Therefore, the use of the CVS task or the normative data in unhealthy populations is not supported by the findings of this study alone. Conclusion In this study, we quantitatively analyzed the functional brain properties of a CVS task. The task was found to provide robust activation of the occipital lobe, as well as regions in the middle frontal gyrus associated with coordinating eye movements and in regions of the insula associated with task-level control and focal attention. As expected, the task demonstrated deactivation patterns commonly implicated in the default-mode network. Further deactivation was noted in the posterior region of the cerebellum, most likely associated
Inhibitors,research,lifescience,medical with the formation of optimal search strategy. We believe the task will be useful in studies of visual attention in the neuroscience community as well as in mapping visual function in
clinical fMRI. Acknowledgments We would like to thank Raymond Poelstra, MD, and Marilyn Reed, BSN, for their helpful discussions and input in the design and implementation Inhibitors,research,lifescience,medical of the CVS for presurgical treatment planning. We thank Lynn Caldwell, PhD, Regina Schmidt, PhD, Laurie Quill, MS, Nicole Arbuckle, MS, and Kristie Nemeth, MS, for helpful discussions and input in the design and implementation of the CVS Inhibitors,research,lifescience,medical with regard to the study of human performance.
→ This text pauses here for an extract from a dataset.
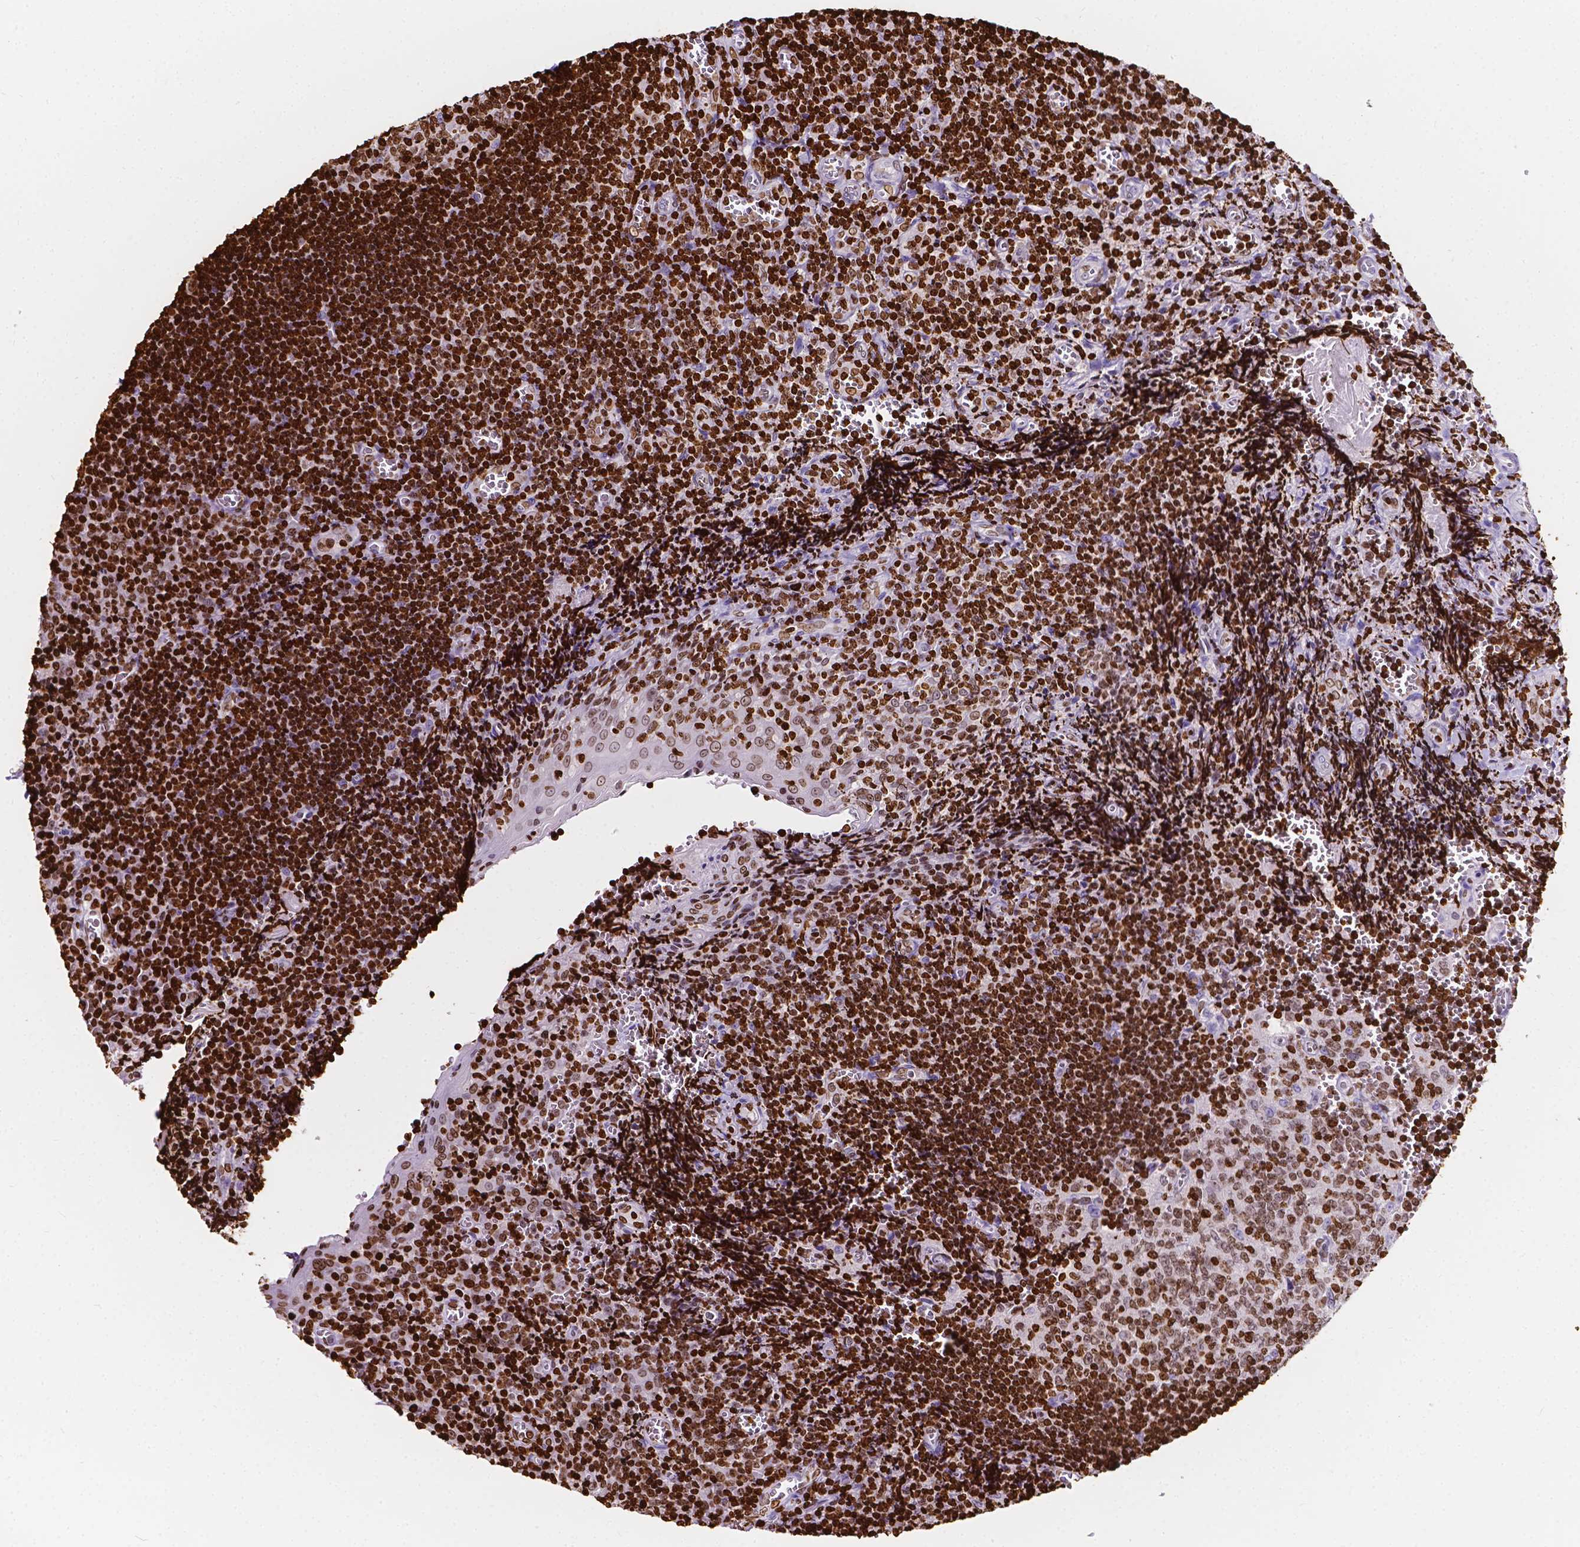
{"staining": {"intensity": "strong", "quantity": ">75%", "location": "nuclear"}, "tissue": "tonsil", "cell_type": "Germinal center cells", "image_type": "normal", "snomed": [{"axis": "morphology", "description": "Normal tissue, NOS"}, {"axis": "morphology", "description": "Inflammation, NOS"}, {"axis": "topography", "description": "Tonsil"}], "caption": "Protein expression analysis of unremarkable tonsil shows strong nuclear staining in approximately >75% of germinal center cells.", "gene": "CBY3", "patient": {"sex": "female", "age": 31}}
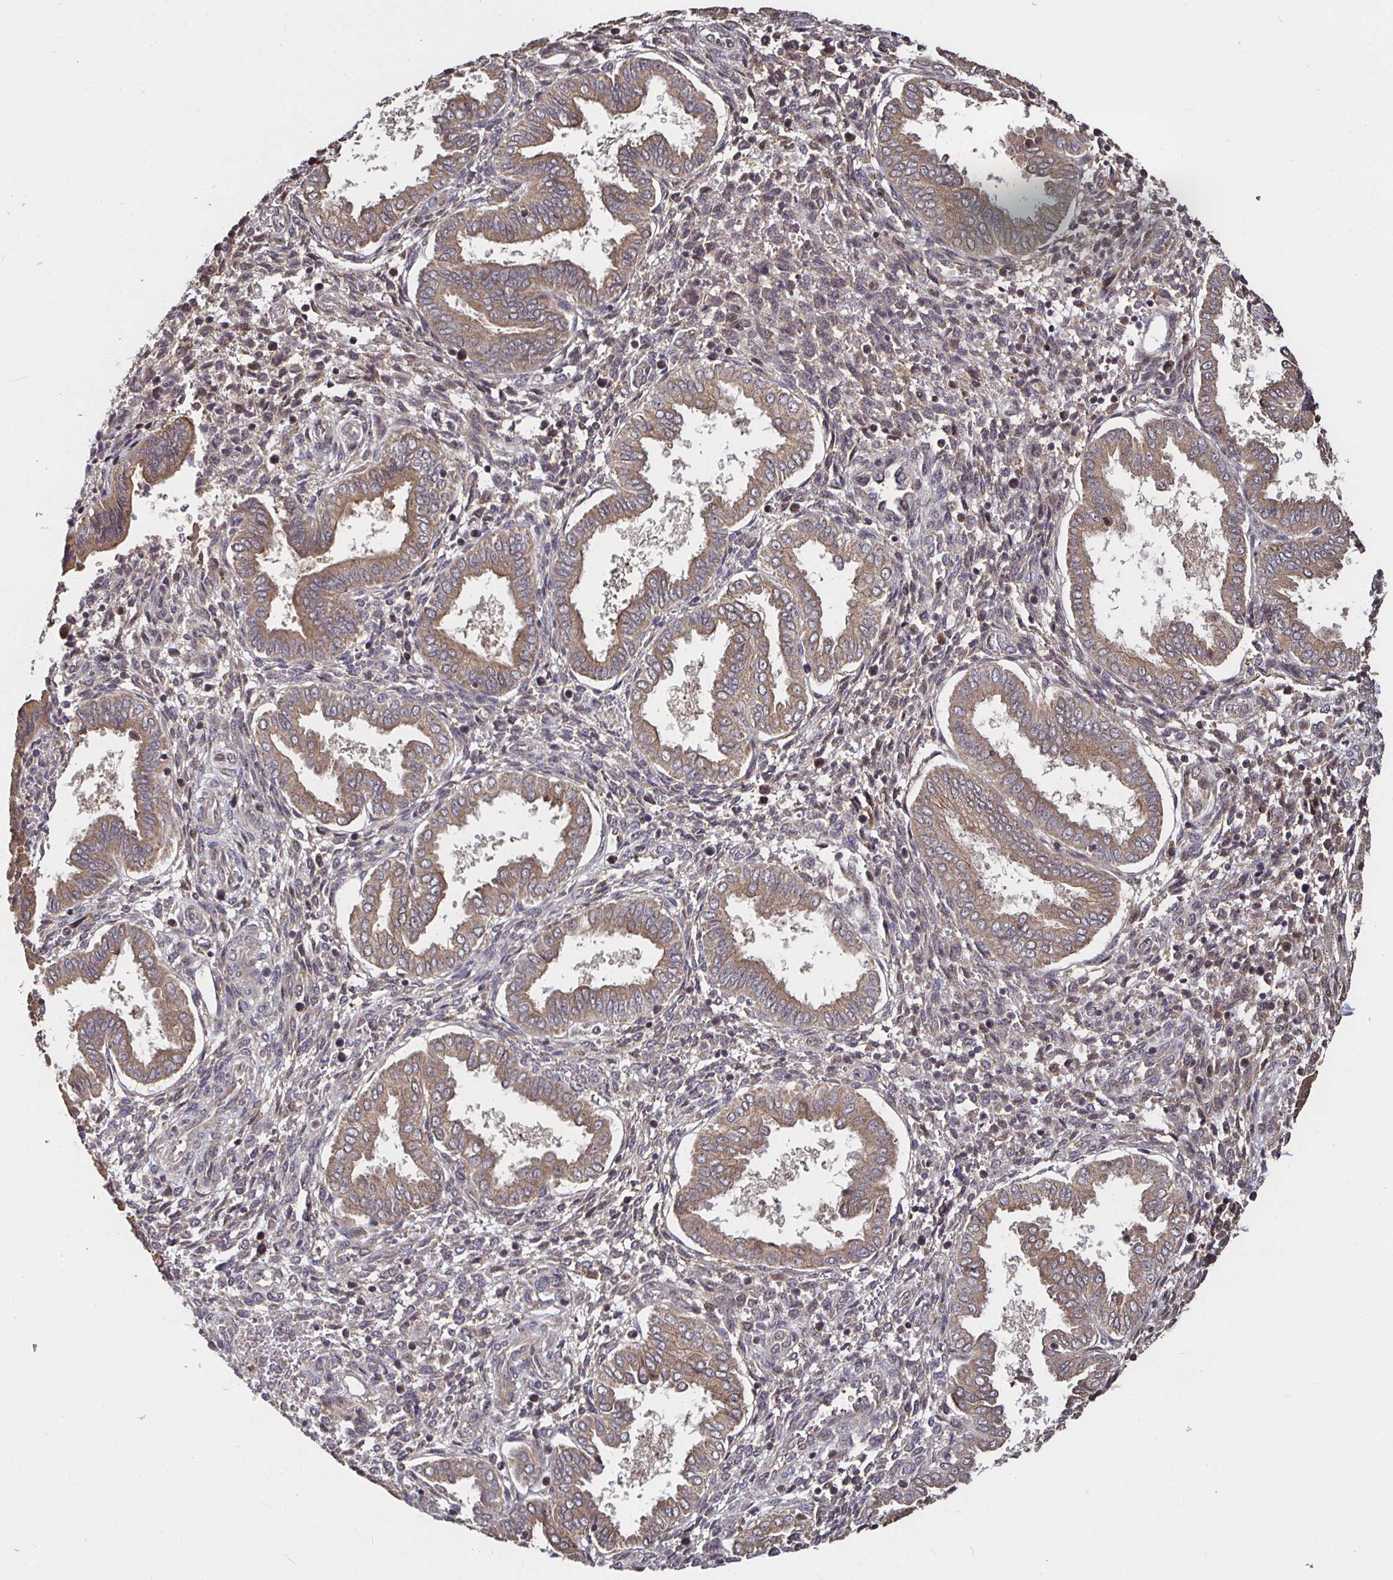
{"staining": {"intensity": "weak", "quantity": "25%-75%", "location": "cytoplasmic/membranous"}, "tissue": "endometrium", "cell_type": "Cells in endometrial stroma", "image_type": "normal", "snomed": [{"axis": "morphology", "description": "Normal tissue, NOS"}, {"axis": "topography", "description": "Endometrium"}], "caption": "Cells in endometrial stroma display low levels of weak cytoplasmic/membranous positivity in about 25%-75% of cells in benign endometrium.", "gene": "SMYD3", "patient": {"sex": "female", "age": 24}}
We acknowledge funding support from the US Air Force during the development of the CVS. Conflict of Interest None declared. Funding Information We acknowledge funding support from the US Air Force during the development of the CVS.
Please note that an editorial related to this article, “The role of FGF2 in spinal cord trauma and regeneration research,” doi: 10.1002/brb3.207, can be Inhibitors,research,lifescience,medical found here, also published
in Brain and Behavior. Introduction In mammals, a major barrier for axonal regeneration Inhibitors,research,lifescience,medical after spinal cord injury (SCI) is the formation of the glial scar at the lesion. The glial scar is composed of astrocytes, which are triggered in response to extrinsic DNA Damage inhibitor signals to activate and proliferate to generate a dense network of hypertrophic stellate cells that form an impenetrable barrier to the regrowth of damaged axons. Thus, one therapeutic strategy could be to improve the environmental conditions at the lesion site post-SCI to better support neuronal survival and axonal regrowth. Neurotrophic factors are good candidates to be examined due to their supportive MTMR9 role during developmental neurogenesis. In addition to improving environmental signals, therapies need to target the cells that are already present at the injury site as these can play crucial roles in either supporting or blocking regeneration. For example, induction of radial glia-like and neuronal progenitor cells, which during development serve as scaffolds to support neuronal migration and give rise to neurons, may improve regeneration.